In anaphylaxis, the immune system goes into overdrive and releases massive amounts of histamine into your blood. This causes the wide range of symptoms associated with anaphylaxis.

Non IgE-mediated food allergy

There is another type of food allergy known as an non-IgE-mediated food allergy.

In this type of allergic reaction the immune response is largely confined to the digestive system and skin, which can cause symptoms such as heartburn, indigestion and eczema. In babies, an non-IgE-mediated food allergy can also cause diarrhoea and reflux (stomach acid leaks up into the throat).


In children, the foods that most commonly cause an allergic reaction are:

  • eggs
  • milk: if a child has an allergy to cow's milk, they will also be likely to be allergic to all types of milk, such as goat’s milk, as well as infants' and follow-on formula milk
  • soya
  • wheat
  • peanuts

In adults, the foods that most commonly cause an allergic reaction are:

  • some types of fruit such as apples, pears,
  • kiwi fruit and peaches
  • some types of vegetables such as potatoes, carrots, celery and parsnip
  • crustaceans (shellfish), such as crab, lobster and prawns
  • tree nuts, such as walnuts, brazil nuts, almonds and pistachios
  • peanuts
  • fish

However, potentially any type of food can cause an allergy.
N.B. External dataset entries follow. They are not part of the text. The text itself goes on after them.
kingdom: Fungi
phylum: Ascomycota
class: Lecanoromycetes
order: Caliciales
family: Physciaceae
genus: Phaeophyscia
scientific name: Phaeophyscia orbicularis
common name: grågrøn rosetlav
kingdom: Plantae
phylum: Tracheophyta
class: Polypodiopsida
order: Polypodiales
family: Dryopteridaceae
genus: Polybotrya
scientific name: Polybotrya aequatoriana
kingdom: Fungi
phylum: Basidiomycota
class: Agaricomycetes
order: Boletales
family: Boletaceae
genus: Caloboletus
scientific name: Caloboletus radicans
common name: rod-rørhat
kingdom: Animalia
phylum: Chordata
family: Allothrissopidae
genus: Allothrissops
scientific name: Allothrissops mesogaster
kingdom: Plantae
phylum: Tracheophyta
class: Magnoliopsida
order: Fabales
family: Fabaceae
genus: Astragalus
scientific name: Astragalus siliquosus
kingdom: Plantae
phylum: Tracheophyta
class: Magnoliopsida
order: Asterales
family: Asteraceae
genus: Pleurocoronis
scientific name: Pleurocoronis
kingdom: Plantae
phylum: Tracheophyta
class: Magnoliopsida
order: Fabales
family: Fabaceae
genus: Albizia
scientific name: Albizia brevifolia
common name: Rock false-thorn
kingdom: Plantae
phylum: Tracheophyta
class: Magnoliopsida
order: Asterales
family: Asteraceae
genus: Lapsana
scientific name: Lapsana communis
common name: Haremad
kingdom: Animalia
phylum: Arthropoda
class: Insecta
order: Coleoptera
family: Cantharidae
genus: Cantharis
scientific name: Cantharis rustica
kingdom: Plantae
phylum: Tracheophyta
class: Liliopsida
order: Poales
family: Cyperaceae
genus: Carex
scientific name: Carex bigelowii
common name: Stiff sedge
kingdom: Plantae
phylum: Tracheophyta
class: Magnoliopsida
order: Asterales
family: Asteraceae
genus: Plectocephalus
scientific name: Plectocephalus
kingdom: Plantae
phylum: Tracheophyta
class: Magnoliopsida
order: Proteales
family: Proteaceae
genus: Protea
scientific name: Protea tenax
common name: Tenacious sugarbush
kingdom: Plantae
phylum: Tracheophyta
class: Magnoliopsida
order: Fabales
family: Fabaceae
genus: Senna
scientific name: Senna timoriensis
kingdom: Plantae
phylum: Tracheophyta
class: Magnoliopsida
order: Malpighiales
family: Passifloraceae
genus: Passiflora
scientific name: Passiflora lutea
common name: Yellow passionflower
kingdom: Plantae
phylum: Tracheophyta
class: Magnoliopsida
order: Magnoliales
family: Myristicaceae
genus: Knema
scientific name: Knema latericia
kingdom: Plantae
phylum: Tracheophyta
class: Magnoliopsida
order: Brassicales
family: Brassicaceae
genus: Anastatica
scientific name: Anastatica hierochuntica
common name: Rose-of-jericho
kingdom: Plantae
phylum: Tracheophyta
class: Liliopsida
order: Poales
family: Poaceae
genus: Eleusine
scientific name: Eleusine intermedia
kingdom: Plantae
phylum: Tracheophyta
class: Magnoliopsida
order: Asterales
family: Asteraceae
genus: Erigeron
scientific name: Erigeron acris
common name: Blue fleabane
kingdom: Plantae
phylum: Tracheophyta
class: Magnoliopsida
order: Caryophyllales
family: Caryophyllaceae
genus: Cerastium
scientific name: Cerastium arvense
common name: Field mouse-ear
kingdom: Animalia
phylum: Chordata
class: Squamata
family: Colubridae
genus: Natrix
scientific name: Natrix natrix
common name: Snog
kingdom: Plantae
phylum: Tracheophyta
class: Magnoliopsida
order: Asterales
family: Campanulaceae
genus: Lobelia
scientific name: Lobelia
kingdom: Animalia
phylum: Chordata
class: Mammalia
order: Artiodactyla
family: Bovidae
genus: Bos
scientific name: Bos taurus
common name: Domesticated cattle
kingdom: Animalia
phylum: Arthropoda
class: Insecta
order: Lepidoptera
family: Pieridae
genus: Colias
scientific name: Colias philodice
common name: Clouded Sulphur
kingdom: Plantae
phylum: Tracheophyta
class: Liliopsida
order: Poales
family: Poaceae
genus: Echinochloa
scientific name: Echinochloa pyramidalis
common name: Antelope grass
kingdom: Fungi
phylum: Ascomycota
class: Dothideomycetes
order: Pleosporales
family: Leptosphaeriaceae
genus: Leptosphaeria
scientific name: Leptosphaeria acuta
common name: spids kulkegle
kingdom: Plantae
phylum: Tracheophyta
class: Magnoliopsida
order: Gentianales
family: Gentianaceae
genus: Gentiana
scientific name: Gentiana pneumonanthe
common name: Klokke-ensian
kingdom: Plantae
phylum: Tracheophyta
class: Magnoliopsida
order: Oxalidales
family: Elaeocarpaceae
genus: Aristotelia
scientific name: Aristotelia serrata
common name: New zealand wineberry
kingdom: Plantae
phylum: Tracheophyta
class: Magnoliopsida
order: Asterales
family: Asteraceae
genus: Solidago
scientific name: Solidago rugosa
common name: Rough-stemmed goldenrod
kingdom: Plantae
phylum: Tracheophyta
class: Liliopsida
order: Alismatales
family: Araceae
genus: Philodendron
Allergic reactions have been reported in association with:

  • celery or celeriac: this can sometimes cause anaphylactic shock
  • gluten: a type of protein found in cereals
  • mustard
  • sesame seeds
  • fruit and vegetables: usually only cause symptoms affecting the mouth, lips and throat (oral allergy syndrome)
  • pine nuts (a type of seed)
  • meat: some people are allergic to just one meat, while others are allergic to a range of meats. A common symptom is skin irritation.

Food additives


Sulphur dioxide (E220) and other sulphites (E221, E222, E223, E224, E226, E227 and E228) are used as preservatives in a wide range of foods, especially soft drinks, sausages, burgers and dried fruit and vegetables.

Sulphur dioxide is produced naturally when wine and beer are made. It is often added to wine to stop it from continuing to ferment in the bottle. Usually, most of the 'head space' in a bottle of wine (the part of the bottle not filled with wine) is sulphur dioxide.

Anyone who has asthma may react to inhaling sulphur dioxide. A few people with asthma have had an attack after drinking acidic drinks containing sulphites, but this is not thought to be very common.

Food labelling rules require pre-packed food sold in the UK, and the rest of the European Union, to show clearly on the label if it contains sulphur dioxide or sulphites at levels above 10mg per kg or per litre. 


Benzoic acid (E210) and other benzoates (E211, E212, E213, E214, E215, E218 and E219) are used as food preservatives to prevent yeasts and moulds from growing, most commonly in soft drinks. They occur naturally in fruit and honey.

Benzoates could make the symptoms of asthma and eczema worse in children who already have these conditions.

Who is at risk?

Exactly what causes the immune system to mistake harmless proteins as a threat is unclear. However, a number of risk factors for food allergies have been identified, which are outlined below.

Family history

If you have a parent, brother or sister with an allergic disease, such as asthma, eczema or a food allergy, you are at a higher risk of developing a food allergy. However, you may not develop the same food allergy as your family members.

Other allergic conditions

Children who are born with other allergic conditions, such as asthma or atopic dermatitis (eczema, an allergic skin condition) are more likely to develop a food allergy.

The rise in food allergy cases

Another puzzling aspect of food allergies is that the number of cases has risen sharply over the past two decades. For example, the number of children admitted to hospital for food-related anaphylaxis has risen by seven-fold since 1990.

One theory is that the rise in cases is due to the changes in a typical child’s diet that has occurred over the last 30 to 40 years.

Another theory is that children are increasingly growing up in "germ-free" environments. This means that their immune system may not receive sufficient early exposure to the germs it needs to develop properly. This is known as the hygiene hypothesis.